[Opening Excerpted passage section]

Results of operations for producing activities comprise all activities associated with our exploration for and production of oil and gas.  Net revenues from production include only the revenues from the production and sale of natural gas, oil, and NGLs. Gains (losses) on property dispositions represent net gains or losses on sales of oil and gas properties.  Production costs are those incurred to operate and maintain wells and related equipment and facilities used in oil and gas operations. Exploration expenses include dry hole expenses, leasehold impairments, geological and geophysical expenses, and the costs of retaining unproved leaseholds. Income tax expense is calculated by applying the current statutory tax rates to the revenues after deducting costs, which include depreciation, depletion, and amortization allowances, after giving effect to permanent differences. The results of operations exclude general office overhead and interest expense attributable to oil and gas activities.  
 
 
F-28

 
Reserve Information and Related Standardized Measure of Discounted Future Net Cash Flows
 
Supplemental Oil and Gas Reserve and Standardized Measure Information
 
The supplemental unaudited presentation of proved reserve quantities and related standardized measure of discounted future net cash flows provides estimates only and does not purport to reflect realizable values or fair market values of the Company’s reserves. The Company emphasizes that reserve estimates are inherently imprecise and that estimates of new discoveries are more imprecise than those of producing oil and gas properties. Accordingly, significant changes to these estimates can be expected as future information becomes available. All of the Company’s reserves are located in the United States.
 
Proved reserves are those estimated reserves of crude oil (including condensate and natural gas liquids) and natural gas that geological and engineering data demonstrate with reasonable certainty to be recoverable in future years from known reservoirs under existing economic and operating conditions. Proved developed reserves are those expected to be recovered through existing wells, equipment, and operating methods.

[Closing Excerpted passage section]

[Instruction 1] In the reserve information passage, rewrite the portion starting at "The supplemental unaudited" and ending at "the United States.", renaming "estimates" as "projections".

[Opening Task input section]

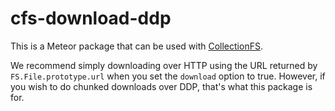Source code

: cfs-download-ddp
=========================

This is a Meteor package that can be used with
[CollectionFS](https://github.com/CollectionFS/Meteor-CollectionFS).

We recommend simply downloading over HTTP using the URL returned by
`FS.File.prototype.url` when you set the `download` option to true. However,
if you wish to do chunked downloads over DDP, that's what this package is for.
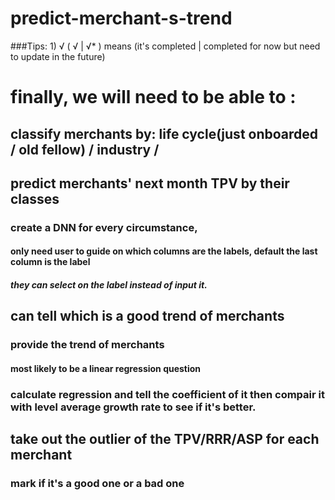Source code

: # predict-merchant-s-trend

###Tips: 1) √ ( √ | √* ) means (it's completed | completed for now but need to update in the future)

# finally, we will need to be able to :
## classify merchants by: life cycle(just onboarded / old fellow) / industry / 

## predict merchants' next month TPV by their classes
### create a DNN for every circumstance,
#### only need user to guide on which columns are the labels, default the last column is the label
##### they can select on the label instead of input it.


## can tell which is a good trend of merchants
### provide the trend of merchants 
#### most likely to be a linear regression question
### calculate regression and tell the coefficient of it then compair it with level average growth rate to see if it's better.


## take out the outlier of the TPV/RRR/ASP for each merchant
### mark if it's a good one or a bad one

[Closing Task input section]

[Instruction 2] Recast the records as a numbered list with blank lines omitted, starting at the line that contains "We recommend simply" and ending at the line that contains "### calculate regression". Leave the pictures out.

[Answer box 1]
The supplemental unaudited presentation of proved reserve quantities and related standardized measure of discounted future net cash flows provides projections only and does not purport to reflect realizable values or fair market values of the Company’s reserves. The Company emphasizes that reserve projections are inherently imprecise and that projections of new discoveries are more imprecise than those of producing oil and gas properties. Accordingly, significant changes to these projections can be expected as future information becomes available. All of the Company’s reserves are located in the United States.

[Answer box 2]
1. We recommend simply downloading over HTTP using the URL returned by
2. `FS.File.prototype.url` when you set the `download` option to true. However,
3. if you wish to do chunked downloads over DDP, that's what this package is for.
4. Source code
5. : # predict-merchant-s-trend
6. ###Tips: 1) √ ( √ | √* ) means (it's completed | completed for now but need to update in the future)
7. # finally, we will need to be able to :
8. ## classify merchants by: life cycle(just onboarded / old fellow) / industry / 
9. ## predict merchants' next month TPV by their classes
10. ### create a DNN for every circumstance,
11. #### only need user to guide on which columns are the labels, default the last column is the label
12. ##### they can select on the label instead of input it.
13. ## can tell which is a good trend of merchants
14. ### provide the trend of merchants 
15. #### most likely to be a linear regression question
16. ### calculate regression and tell the coefficient of it then compair it with level average growth rate to see if it's better.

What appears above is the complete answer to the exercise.